Records to use:
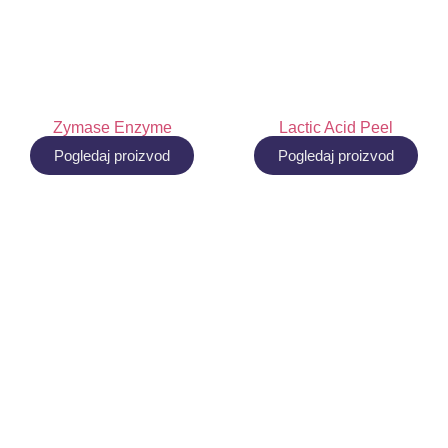
Zymase Enzyme
Lactic Acid Peel
Pogledaj proizvod
Pogledaj proizvod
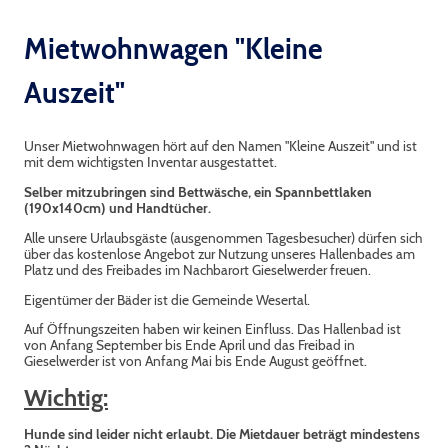
Mietwohnwagen "Kleine
Auszeit"
Unser Mietwohnwagen hört auf den Namen "Kleine Auszeit" und ist
mit dem wichtigsten Inventar ausgestattet.
Selber mitzubringen sind Bettwäsche, ein Spannbettlaken
(190x140cm) und Handtücher.
Alle unsere Urlaubsgäste (ausgenommen Tagesbesucher) dürfen sich
über das kostenlose Angebot zur Nutzung unseres Hallenbades am
Platz und des Freibades im Nachbarort Gieselwerder freuen.
Eigentümer der Bäder ist die Gemeinde Wesertal.
Auf Öffnungszeiten haben wir keinen Einfluss. Das Hallenbad ist
von Anfang September bis Ende April und das Freibad in
Gieselwerder ist von Anfang Mai bis Ende August geöffnet.
Wichtig:
Hunde sind leider nicht erlaubt. Die Mietdauer beträgt mindestens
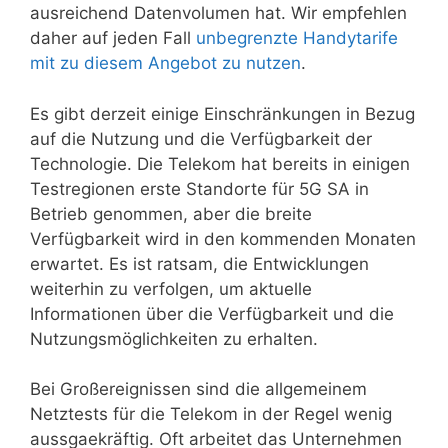
ausreichend Datenvolumen hat. Wir empfehlen
daher auf jeden Fall
unbegrenzte Handytarife
mit zu diesem Angebot zu nutzen
.
Es gibt derzeit einige Einschränkungen in Bezug
auf die Nutzung und die Verfügbarkeit der
Technologie. Die Telekom hat bereits in einigen
Testregionen erste Standorte für 5G SA in
Betrieb genommen, aber die breite
Verfügbarkeit wird in den kommenden Monaten
erwartet. Es ist ratsam, die Entwicklungen
weiterhin zu verfolgen, um aktuelle
Informationen über die Verfügbarkeit und die
Nutzungsmöglichkeiten zu erhalten.
Bei Großereignissen sind die allgemeinem
Netztests für die Telekom in der Regel wenig
aussgaekräftig. Oft arbeitet das Unternehmen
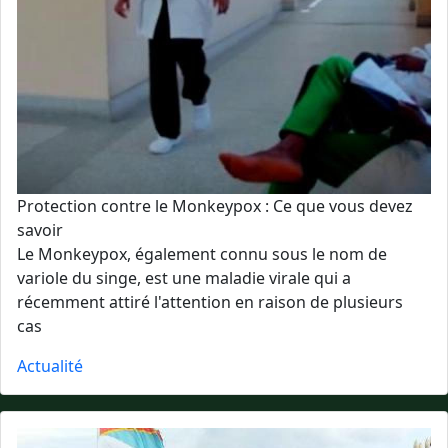
Protection contre le Monkeypox : Ce que vous devez
savoir
Le Monkeypox, également connu sous le nom de
variole du singe, est une maladie virale qui a
récemment attiré l'attention en raison de plusieurs
cas
Actualité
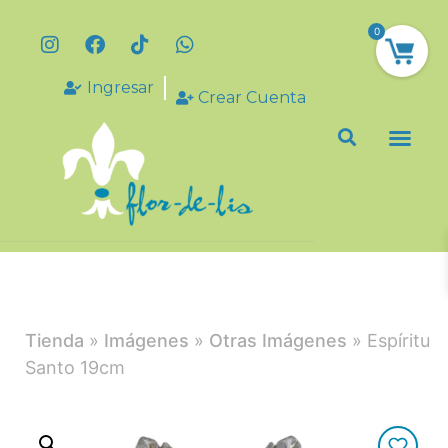
0
Ingresar
Crear Cuenta
Tienda
»
Imágenes
»
Otras Imágenes
» Espíritu
Santo 19cm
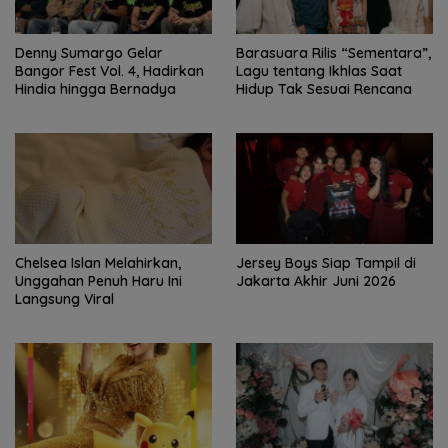
Denny Sumargo Gelar
Barasuara Rilis “Sementara”,
Bangor Fest Vol. 4, Hadirkan
Lagu tentang Ikhlas Saat
Hindia hingga Bernadya
Hidup Tak Sesuai Rencana
Chelsea Islan Melahirkan,
Jersey Boys Siap Tampil di
Unggahan Penuh Haru Ini
Jakarta Akhir Juni 2026
Langsung Viral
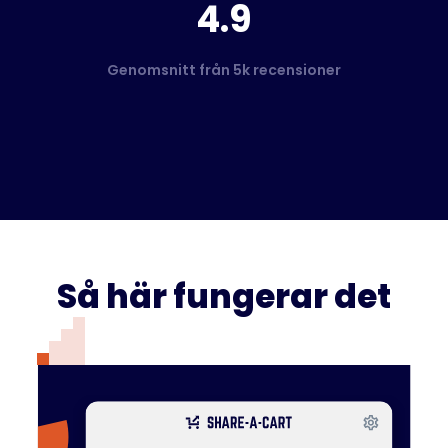
4.9
Genomsnitt från 5k recensioner
Så här fungerar det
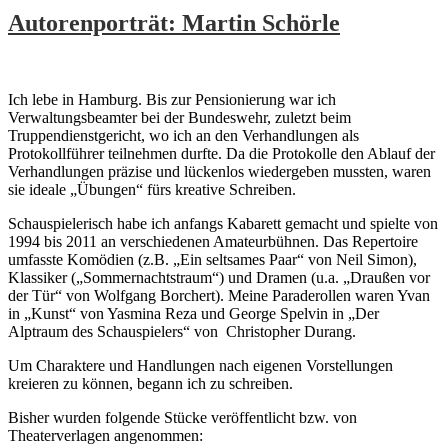
Autorenporträt: Martin Schörle
Ich lebe in Hamburg. Bis zur Pensionierung war ich
Verwaltungsbeamter bei der Bundeswehr, zuletzt beim
Truppendienstgericht, wo ich an den Verhandlungen als
Protokollführer teilnehmen durfte. Da die Protokolle den Ablauf der
Verhandlungen präzise und lückenlos wiedergeben mussten, waren
sie ideale „Übungen“ fürs kreative Schreiben.
Schauspielerisch habe ich anfangs Kabarett gemacht und spielte von
1994 bis 2011 an verschiedenen Amateurbühnen. Das Repertoire
umfasste Komödien (z.B. „Ein seltsames Paar“ von Neil Simon),
Klassiker („Sommernachtstraum“) und Dramen (u.a. „Draußen vor
der Tür“ von Wolfgang Borchert). Meine Paraderollen waren Yvan
in „Kunst“ von Yasmina Reza und George Spelvin in „Der
Alptraum des Schauspielers“ von Christopher Durang.
Um Charaktere und Handlungen nach eigenen Vorstellungen
kreieren zu können, begann ich zu schreiben.
Bisher wurden folgende Stücke veröffentlicht bzw. von
Theaterverlagen angenommen:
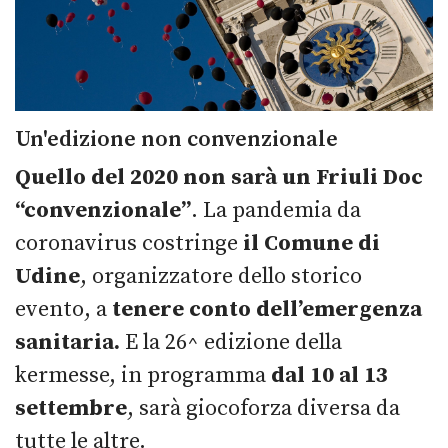
Un'edizione non convenzionale
Quello del 2020 non sarà un Friuli Doc
“convenzionale”
. La pandemia da
coronavirus costringe
il Comune di
Udine
, organizzatore dello storico
evento, a
tenere conto dell’emergenza
sanitaria.
E la 26^ edizione della
kermesse, in programma
dal 10 al 13
settembre
, sarà giocoforza diversa da
tutte le altre.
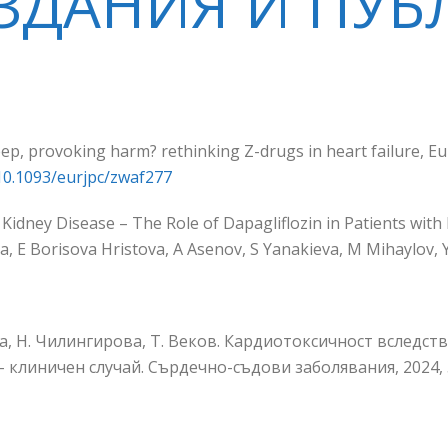
ЗДАНИЯ И ПУ
eep, provoking harm? rethinking Z-drugs in heart failure, E
/10.1093/eurjpc/zwaf277
 Kidney Disease – The Role of Dapagliflozin in Patients wit
a, E Borisova Hristova, A Asenov, S Yanakieva, M Mihaylov, 
а, Н. Чилингирова, Т. Веков. Кардиотоксичност вследст
клиничен случай. Сърдечно-съдови заболявания, 2024, 5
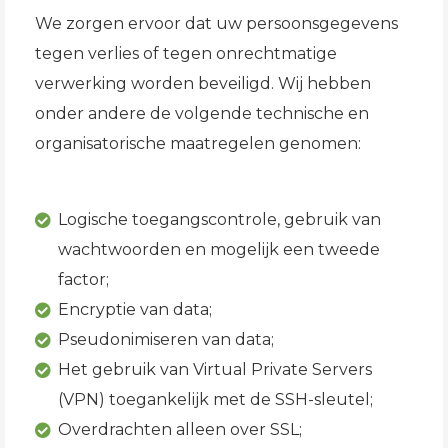
We zorgen ervoor dat uw persoonsgegevens
tegen verlies of tegen onrechtmatige
verwerking worden beveiligd. Wij hebben
onder andere de volgende technische en
organisatorische maatregelen genomen:
Logische toegangscontrole, gebruik van
wachtwoorden en mogelijk een tweede
factor;
Encryptie van data;
Pseudonimiseren van data;
Het gebruik van Virtual Private Servers
(VPN) toegankelijk met de SSH-sleutel;
Overdrachten alleen over SSL;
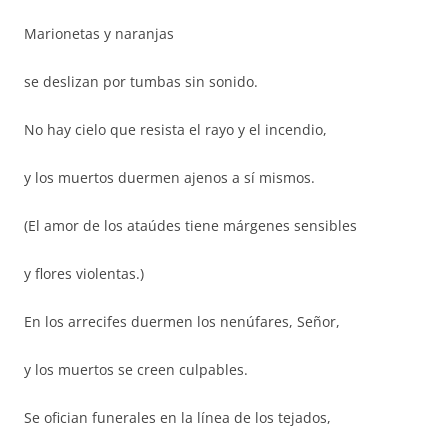
Marionetas y naranjas
se deslizan por tumbas sin sonido.
No hay cielo que resista el rayo y el incendio,
y los muertos duermen ajenos a sí mismos.
(El amor de los ataúdes tiene márgenes sensibles
y flores violentas.)
En los arrecifes duermen los nenúfares, Señor,
y los muertos se creen culpables.
Se ofician funerales en la línea de los tejados,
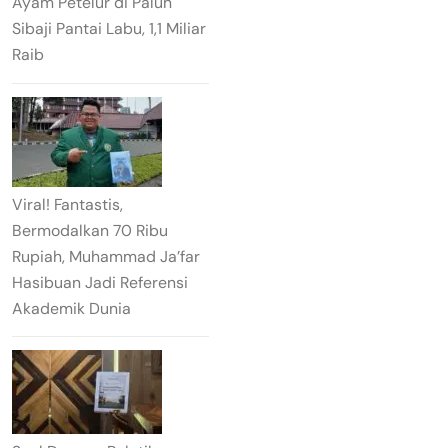
Ayam Petelur di Paluh
Sibaji Pantai Labu, 1,1 Miliar
Raib
Viral! Fantastis,
Bermodalkan 70 Ribu
Rupiah, Muhammad Ja’far
Hasibuan Jadi Referensi
Akademik Dunia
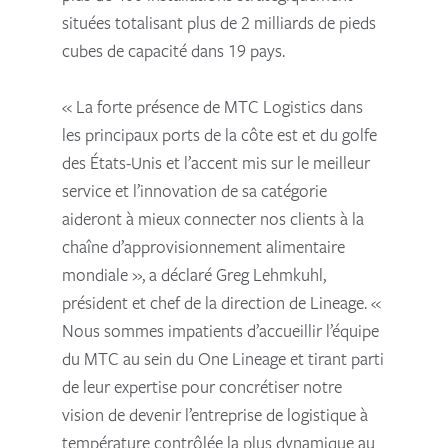
situées totalisant plus de 2 milliards de pieds
cubes de capacité dans 19 pays.
« La forte présence de MTC Logistics dans
les principaux ports de la côte est et du golfe
des États-Unis et l’accent mis sur le meilleur
service et l’innovation de sa catégorie
aideront à mieux connecter nos clients à la
chaîne d’approvisionnement alimentaire
mondiale », a déclaré Greg Lehmkuhl,
président et chef de la direction de Lineage. «
Nous sommes impatients d’accueillir l’équipe
du MTC au sein du One Lineage et tirant parti
de leur expertise pour concrétiser notre
vision de devenir l’entreprise de logistique à
température contrôlée la plus dynamique au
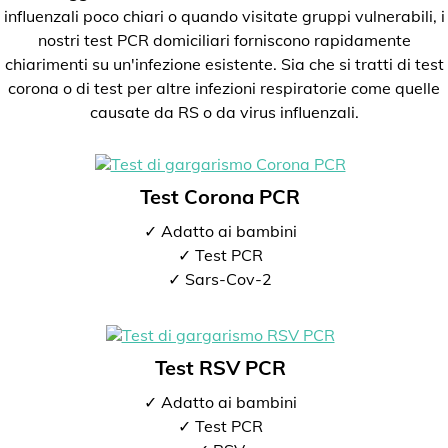
influenzali poco chiari o quando visitate gruppi vulnerabili, i
nostri test PCR domiciliari forniscono rapidamente
chiarimenti su un'infezione esistente. Sia che si tratti di test
corona o di test per altre infezioni respiratorie come quelle
causate da RS o da virus influenzali.
Test Corona PCR
✓ Adatto ai bambini
✓ Test PCR
✓ Sars-Cov-2
Test RSV PCR
✓ Adatto ai bambini
✓ Test PCR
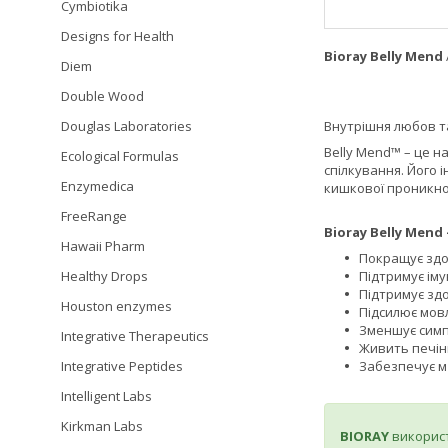
Cymbiotika
Designs for Health
Bioray Belly Mend
Diem
Double Wood
Внутрішня любов т
Douglas Laboratories
Belly Mend™ – це 
Ecological Formulas
спілкування. Його
Enzymedica
кишкової проникнос
FreeRange
Bioray Belly Mend 
Hawaii Pharm
Покращує здо
Підтримує іму
Healthy Drops
Підтримує зд
Houston enzymes
Підсилює мов
Зменшує симп
Integrative Therapeutics
Живить печін
Забезпечує м
Integrative Peptides
Intelligent Labs
Kirkman Labs
BIORAY
використ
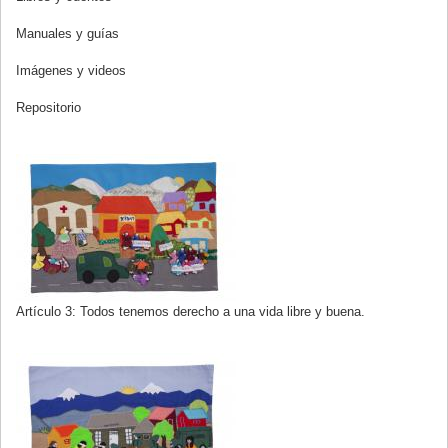
Manuales y guías
Imágenes y videos
Repositorio
Artículo 3: Todos tenemos derecho a una vida libre y buena.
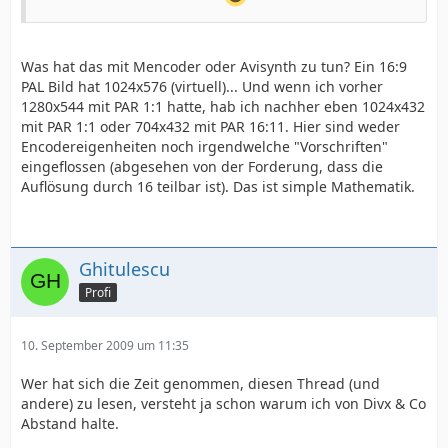
Was hat das mit Mencoder oder Avisynth zu tun? Ein 16:9
PAL Bild hat 1024x576 (virtuell)... Und wenn ich vorher
1280x544 mit PAR 1:1 hatte, hab ich nachher eben 1024x432
mit PAR 1:1 oder 704x432 mit PAR 16:11. Hier sind weder
Encodereigenheiten noch irgendwelche "Vorschriften"
eingeflossen (abgesehen von der Forderung, dass die
Auflösung durch 16 teilbar ist). Das ist simple Mathematik.
Ghitulescu
Profi
10. September 2009 um 11:35
Wer hat sich die Zeit genommen, diesen Thread (und
andere) zu lesen, versteht ja schon warum ich von Divx & Co
Abstand halte.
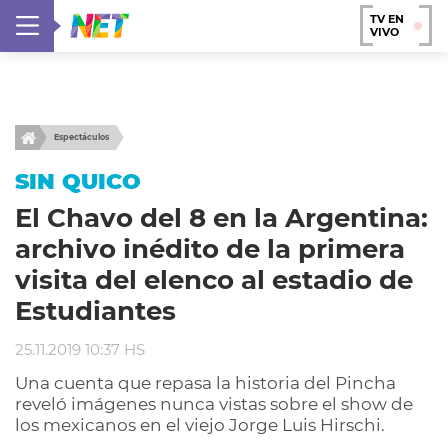
TV EN
VIVO
Espectáculos
SIN QUICO
El Chavo del 8 en la Argentina:
archivo inédito de la primera
visita del elenco al estadio de
Estudiantes
25.11.2019 10:37 HS
Una cuenta que repasa la historia del Pincha
reveló imágenes nunca vistas sobre el show de
los mexicanos en el viejo Jorge Luis Hirschi.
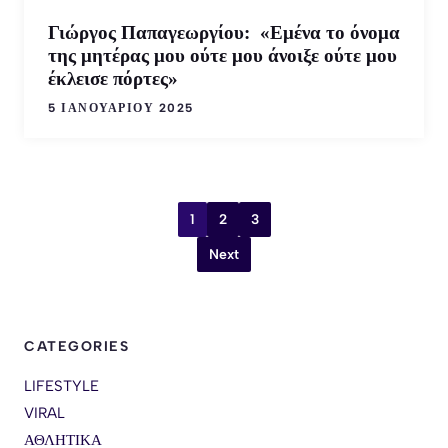
Γιώργος Παπαγεωργίου: «Εμένα το όνομα
της μητέρας μου ούτε μου άνοιξε ούτε μου
έκλεισε πόρτες»
5 ΙΑΝΟΥΑΡΊΟΥ 2025
1
2
3
Next
CATEGORIES
LIFESTYLE
VIRAL
ΑΘΛΗΤΙΚΑ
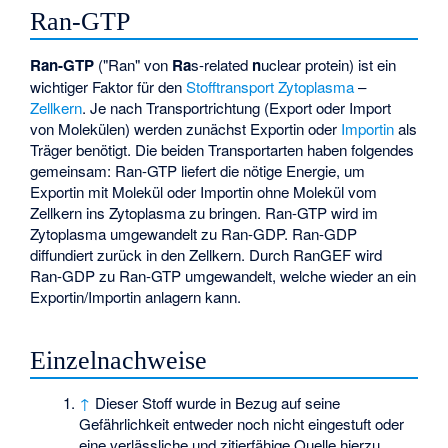
Ran-GTP
Ran-GTP
("Ran" von
Ra
s-related
n
uclear protein) ist ein
wichtiger Faktor für den
Stofftransport
Zytoplasma
–
Zellkern
. Je nach Transportrichtung (Export oder Import
von Molekülen) werden zunächst
Exportin
oder
Importin
als
Träger benötigt. Die beiden Transportarten haben folgendes
gemeinsam: Ran-GTP liefert die nötige Energie, um
Exportin mit Molekül oder Importin ohne Molekül vom
Zellkern ins Zytoplasma zu bringen. Ran-GTP wird im
Zytoplasma umgewandelt zu Ran-GDP. Ran-GDP
diffundiert zurück in den Zellkern. Durch RanGEF wird
Ran-GDP zu Ran-GTP umgewandelt, welche wieder an ein
Exportin/Importin anlagern kann.
Einzelnachweise
↑
Dieser Stoff wurde in Bezug auf seine
Gefährlichkeit entweder noch nicht eingestuft oder
eine verlässliche und zitierfähige Quelle hierzu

What you need to do: Output the data above exactly, beginning at its first line and ending with the line that holds "mit dem wichtigsten Inventar ausgestattet.". Leave out the pictures and add nothing.

Your solution:
Zymase Enzyme
Lactic Acid Peel
Pogledaj proizvod
Pogledaj proizvod
Mietwohnwagen "Kleine
Auszeit"
Unser Mietwohnwagen hört auf den Namen "Kleine Auszeit" und ist
mit dem wichtigsten Inventar ausgestattet.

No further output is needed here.